American Association of Individual Investors (AAII)
Equity Allocations, Deviation versus 21-Year Mean
chart courtesy of Fusion Analytics
Here’s my partner, Kevin Lane:
“As seen above in the chart above individual investor allocations to equities has only recently moved back above its 21 year mean allocation of 60%. The massive under allocation to equities in late 2008 into the 2009 low was one of the major reasons we became so bullish on stocks since it suggested that selling was washed out of the market and that massive liquidity (aka – buying power) was built up ready to buy back into stocks.

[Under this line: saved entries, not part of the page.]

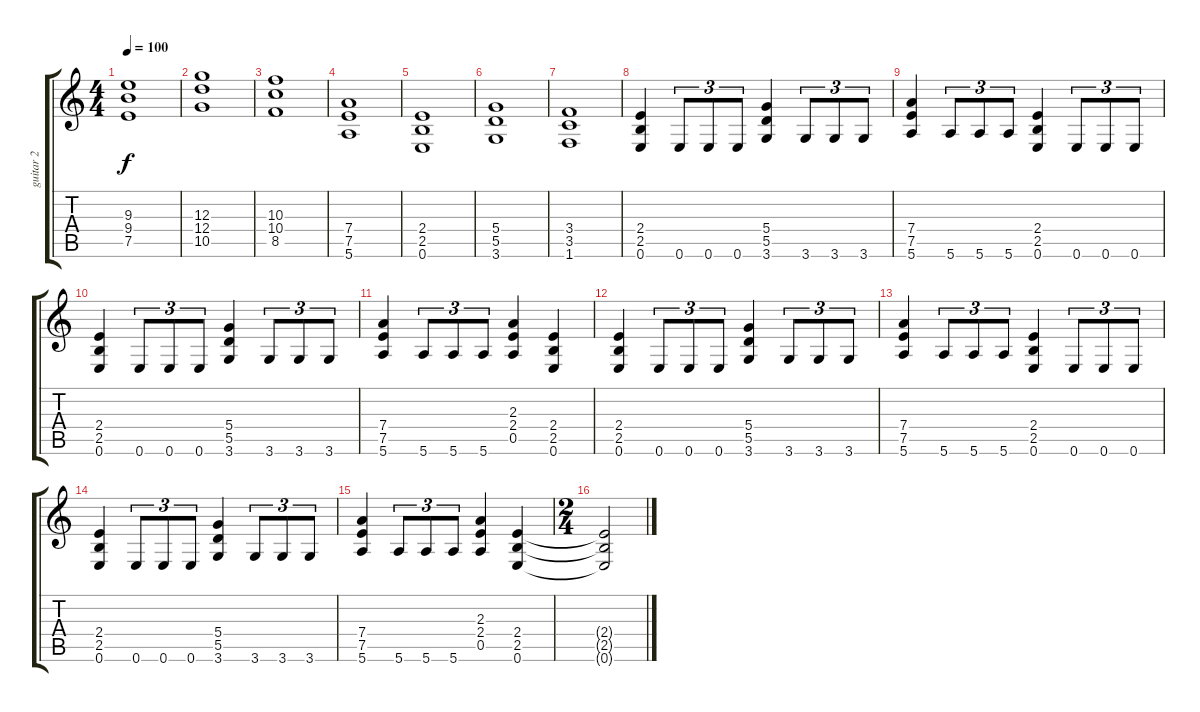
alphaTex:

\track ("guitar 2" "guitar 2") {instrument distortionguitar}
\staff {score tabs}
\tuning (E4 B3 G3 D3 A2 E2) {hide}
\ts (4 4)
\tempo 100
\clef g2
\ks c
(9.3 9.4 7.5).1{dy f} |
(12.3 12.4 10.5).1 |
(10.3 10.4 8.5).1 |
(7.4 7.5 5.6).1 |
(2.4 2.5 0.6).1 |
(5.4 5.5 3.6).1 |
(3.4 3.5 1.6).1 |
(2.4 2.5 0.6).4{volume 13 instrument distortionguitar} 0.6.8{tu (3 2)} 0.6.8{tu (3 2)} 0.6.8{tu (3 2)} (5.4 5.5 3.6).4 3.6.8{tu (3 2)} 3.6.8{tu (3 2)} 3.6.8{tu (3 2)} |
(7.4 7.5 5.6).4 5.6.8{tu (3 2)} 5.6.8{tu (3 2)} 5.6.8{tu (3 2)} (2.4 2.5 0.6).4 0.6.8{tu (3 2)} 0.6.8{tu (3 2)} 0.6.8{tu (3 2)} |
(2.4 2.5 0.6).4 0.6.8{tu (3 2)} 0.6.8{tu (3 2)} 0.6.8{tu (3 2)} (5.4 5.5 3.6).4 3.6.8{tu (3 2)} 3.6.8{tu (3 2)} 3.6.8{tu (3 2)} |
(7.4 7.5 5.6).4 5.6.8{tu (3 2)} 5.6.8{tu (3 2)} 5.6.8{tu (3 2)} (2.3 2.4 0.5).4 (2.4 2.5 0.6).4 |
(2.4 2.5 0.6).4 0.6.8{tu (3 2)} 0.6.8{tu (3 2)} 0.6.8{tu (3 2)} (5.4 5.5 3.6).4 3.6.8{tu (3 2)} 3.6.8{tu (3 2)} 3.6.8{tu (3 2)} |
(7.4 7.5 5.6).4 5.6.8{tu (3 2)} 5.6.8{tu (3 2)} 5.6.8{tu (3 2)} (2.4 2.5 0.6).4 0.6.8{tu (3 2)} 0.6.8{tu (3 2)} 0.6.8{tu (3 2)} |
(2.4 2.5 0.6).4 0.6.8{tu (3 2)} 0.6.8{tu (3 2)} 0.6.8{tu (3 2)} (5.4 5.5 3.6).4 3.6.8{tu (3 2)} 3.6.8{tu (3 2)} 3.6.8{tu (3 2)} |
(7.4 7.5 5.6).4 5.6.8{tu (3 2)} 5.6.8{tu (3 2)} 5.6.8{tu (3 2)} (2.3 2.4 0.5).4 (2.4 2.5 0.6).4 |
\ts (2 4)
(2.4{t} 2.5{t} 0.6{t}).2
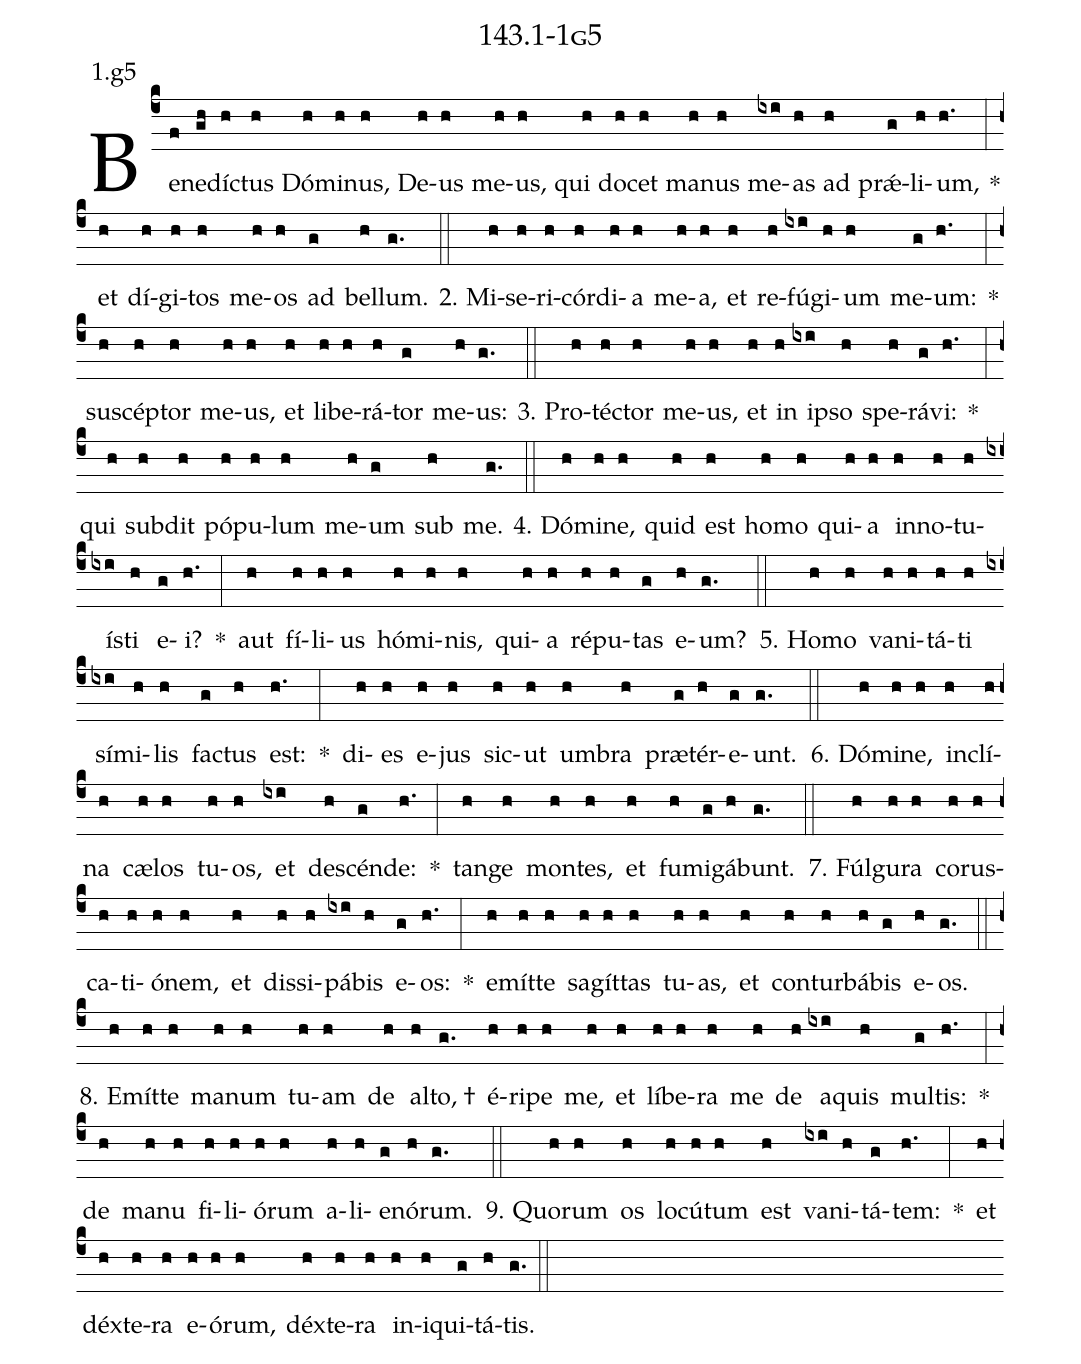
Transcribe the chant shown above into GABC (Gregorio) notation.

name: 143.1-1g5;
annotation: 1.g5;
%%
(c4)Be(f)ne(gh)díc(h)tus(h) Dó(h)mi(h)nus,(h) De(h)us(h) me(h)us,(h) qui(h) do(h)cet(h) ma(h)nus(h) me(ixi)as(h) ad(h) prǽ(g)li(h)um,(h.) *(:) et(h) dí(h)gi(h)tos(h) me(h)os(h) ad(g) bel(h)lum.(g.) (::)
2. Mi(h)se(h)ri(h)cór(h)di(h)a(h) me(h)a,(h) et(h) re(h)fú(ixi)gi(h)um(h) me(g)um:(h.) *(:) su(h)scép(h)tor(h) me(h)us,(h) et(h) li(h)be(h)rá(h)tor(g) me(h)us:(g.) (::)
3. Pro(h)téc(h)tor(h) me(h)us,(h) et(h) in(h) ip(ixi)so(h) spe(h)rá(g)vi:(h.) *(:) qui(h) sub(h)dit(h) pó(h)pu(h)lum(h) me(h)um(g) sub(h) me.(g.) (::)
4. Dó(h)mi(h)ne,(h) quid(h) est(h) ho(h)mo(h) qui(h)a(h) in(h)no(h)tu(h)ís(ixi)ti(h) e(g)i?(h.) *(:) aut(h) fí(h)li(h)us(h) hó(h)mi(h)nis,(h) qui(h)a(h) ré(h)pu(h)tas(g) e(h)um?(g.) (::)
5. Ho(h)mo(h) va(h)ni(h)tá(h)ti(h) sí(ixi)mi(h)lis(h) fac(g)tus(h) est:(h.) *(:) di(h)es(h) e(h)jus(h) sic(h)ut(h) um(h)bra(h) præ(g)tér(h)e(g)unt.(g.) (::)
6. Dó(h)mi(h)ne,(h) in(h)clí(h)na(h) cæ(h)los(h) tu(h)os,(h) et(ixi) de(h)scén(g)de:(h.) *(:) tan(h)ge(h) mon(h)tes,(h) et(h) fu(h)mi(g)gá(h)bunt.(g.) (::)
7. Fúl(h)gu(h)ra(h) co(h)rus(h)ca(h)ti(h)ó(h)nem,(h) et(h) dis(h)si(h)pá(ixi)bis(h) e(g)os:(h.) *(:) e(h)mít(h)te(h) sa(h)gít(h)tas(h) tu(h)as,(h) et(h) con(h)tur(h)bá(h)bis(g) e(h)os.(g.) (::)
8. E(h)mít(h)te(h) ma(h)num(h) tu(h)am(h) de(h) al(h)to, †(g.) é(h)ri(h)pe(h) me,(h) et(h) lí(h)be(h)ra(h) me(h) de(h) a(ixi)quis(h) mul(g)tis:(h.) *(:) de(h) ma(h)nu(h) fi(h)li(h)ó(h)rum(h) a(h)li(h)e(g)nó(h)rum.(g.) (::)
9. Quo(h)rum(h) os(h) lo(h)cú(h)tum(h) est(h) va(ixi)ni(h)tá(g)tem:(h.) *(:) et(h) déx(h)te(h)ra(h) e(h)ó(h)rum,(h) déx(h)te(h)ra(h) in(h)i(h)qui(g)tá(h)tis.(g.) (::)
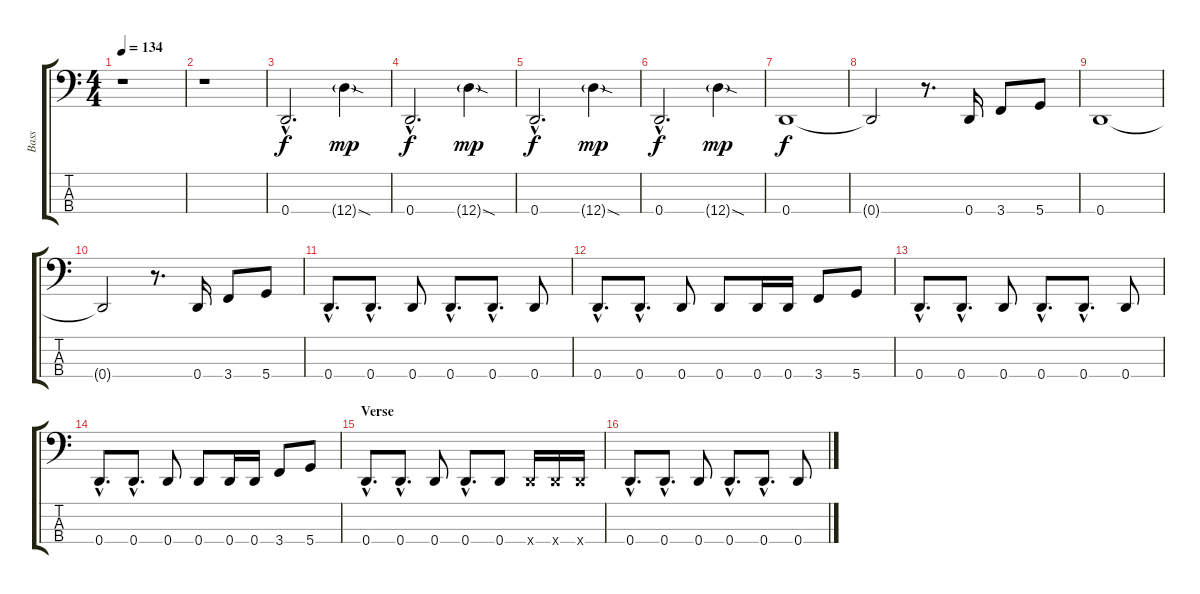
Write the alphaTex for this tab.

\track ("Bass" "Bass") {instrument electricbassfinger}
\staff {score tabs}
\tuning (F2 C2 G1 D1) {hide}
\ts (4 4)
\tempo 134
\clef f4
\ks c
r.1{dy f instrument electricbassfinger} |
r.1 |
0.4{hac}.2{d} 12.4{sod g}.4{dy mp} |
0.4{hac}.2{d dy f} 12.4{sod g}.4{dy mp} |
0.4{hac}.2{d dy f} 12.4{sod g}.4{dy mp} |
0.4{hac}.2{d dy f} 12.4{sod g}.4{dy mp} |
0.4.1{dy f} |
0.4{t}.2 r.8{d} 0.4.16 3.4.8 5.4.8 |
0.4.1 |
0.4{t}.2 r.8{d} 0.4.16 3.4.8 5.4.8 |
\section ("" "")
0.4{hac}.8{d} 0.4{hac}.8{d} 0.4.8 0.4{hac}.8{d} 0.4{hac}.8{d} 0.4.8 |
0.4{hac}.8{d} 0.4{hac}.8{d} 0.4.8 0.4.8 0.4.16 0.4.16 3.4.8 5.4.8 |
0.4{hac}.8{d} 0.4{hac}.8{d} 0.4.8 0.4{hac}.8{d} 0.4{hac}.8{d} 0.4.8 |
0.4{hac}.8{d} 0.4{hac}.8{d} 0.4.8 0.4.8 0.4.16 0.4.16 3.4.8 5.4.8 |
\section ("" "Verse")
0.4{hac}.8{d} 0.4{hac}.8{d} 0.4.8 0.4{hac}.8{d} 0.4.8 0.4{x}.16 0.4{x}.16 0.4{x}.16 |
0.4{hac}.8{d} 0.4{hac}.8{d} 0.4.8 0.4{hac}.8{d} 0.4{hac}.8{d} 0.4.8
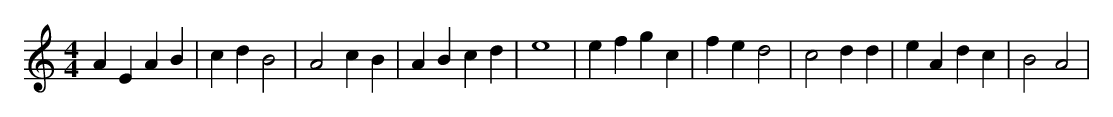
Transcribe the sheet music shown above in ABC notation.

X:1
M:4/4
L:1/8
K:C
A2 E2 A2 B2 | c2 d2 B4 | A4 c2 B2 | A2 B2 c2 d2 | e8 | e2 f2 g2 c2 | f2 e2 d4 | c4 d2 d2 | e2 A2 d2 c2 | B4 A4 |
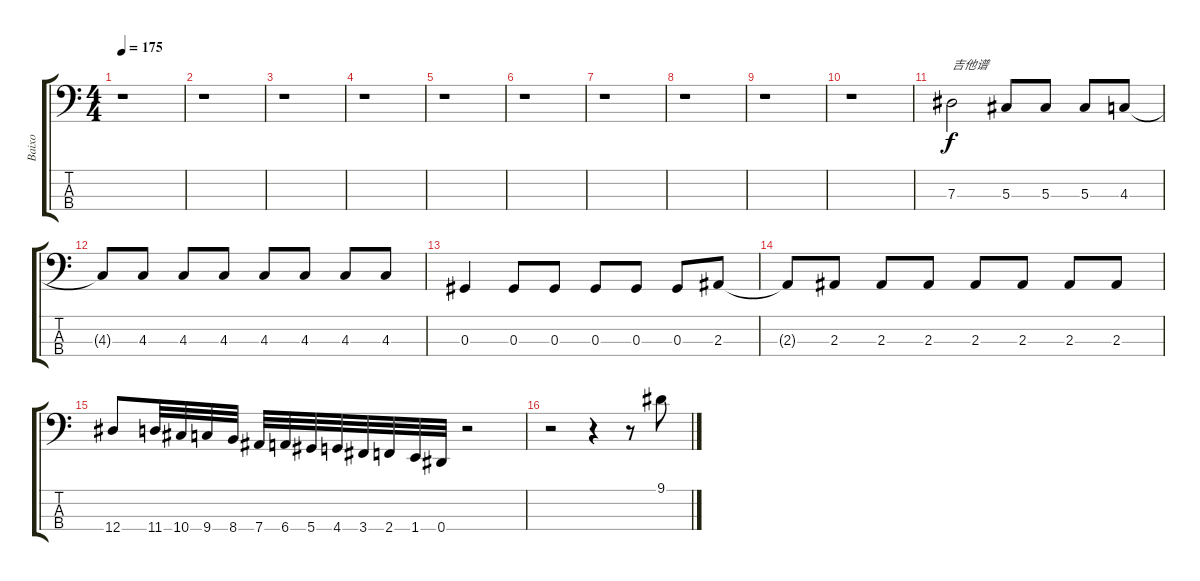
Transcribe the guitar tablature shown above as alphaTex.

\track ("Baixo" "Baixo") {instrument electricbasspick}
\staff {score tabs}
\tuning (Gb2 Db2 Ab1 Eb1) {hide}
\ts (4 4)
\tempo 175
\clef f4
\ks c
r.1{dy f} |
r.1 |
r.1 |
r.1 |
r.1 |
r.1 |
r.1 |
r.1 |
r.1 |
r.1 |
7.3.2{txt "吉他谱"} 5.3.8 5.3.8 5.3.8 4.3.8 |
4.3{t}.8 4.3.8 4.3.8 4.3.8 4.3.8 4.3.8 4.3.8 4.3.8 |
0.3.4 0.3.8 0.3.8 0.3.8 0.3.8 0.3.8 2.3.8 |
2.3{t}.8 2.3.8 2.3.8 2.3.8 2.3.8 2.3.8 2.3.8 2.3.8 |
12.4.8 11.4.32 10.4.32 9.4.32 8.4.32 7.4.32 6.4.32 5.4.32 4.4.32 3.4.32 2.4.32 1.4.32 0.4.32 r.2 |
r.2 r.4 r.8 9.1.8
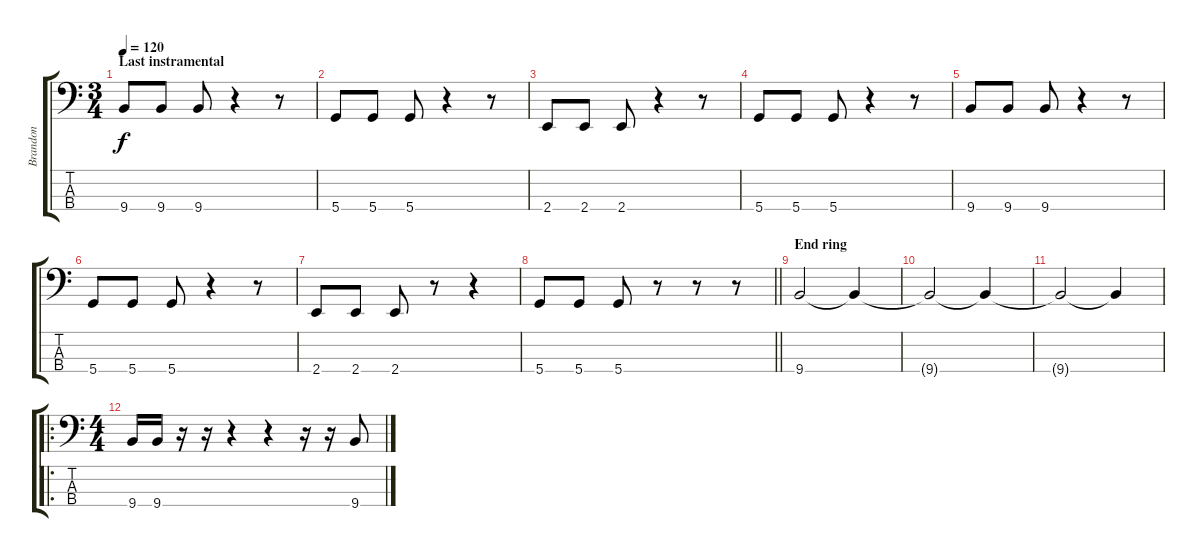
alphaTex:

\track ("Brandon" "Brandon") {instrument electricbassfinger}
\staff {score tabs}
\tuning (G2 D2 A1 D1) {hide}
\ts (3 4)
\section ("" "Last instramental")
\tempo 120
\clef f4
\ks c
9.4.8{dy f} 9.4.8 9.4.8 r.4 r.8 |
5.4.8 5.4.8 5.4.8 r.4 r.8 |
2.4.8 2.4.8 2.4.8 r.4 r.8 |
5.4.8 5.4.8 5.4.8 r.4 r.8 |
9.4.8 9.4.8 9.4.8 r.4 r.8 |
5.4.8 5.4.8 5.4.8 r.4 r.8 |
2.4.8 2.4.8 2.4.8 r.8 r.4 |
\barLineRight lightlight
5.4.8 5.4.8 5.4.8 r.8 r.8 r.8 |
\section ("" "End ring")
9.4.2 9.4{t}.4 |
9.4{t}.2 9.4{t}.4 |
9.4{t}.2 9.4{t}.4 |
\ro
\ts (4 4)
9.4.16 9.4.16 r.16 r.16 r.4 r.4 r.16 r.16 9.4.8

That said we have seen assets rotate back to equities over the last 10 months and the market, being a liquidity driven animal, has responded accordingly. Currently investors have only a slight overweight to equities at 4.00 % above the 21-year mean or stated another way investors are now 64.00 % allocated to equities versus the 21-year mean of 60.00 %.
This is one reason why we continue to believe that after a bit of a correction stocks can move higher as investor liquidity is still not tapped out yet.
While not as ample as near the lows buying power still remains adequate to power/move stocks higher and keep corrections fairly well contained.
UPDATE: As the title suggests, this is a Sentiment Review. It is based on a survey that AAII does, and we track changes as the oscillate around a historical mean.
There are two things to understand about this: When it reaches an extreme, it is a warning of an impending reversal; Second,it generally trends from one extreme towards the other.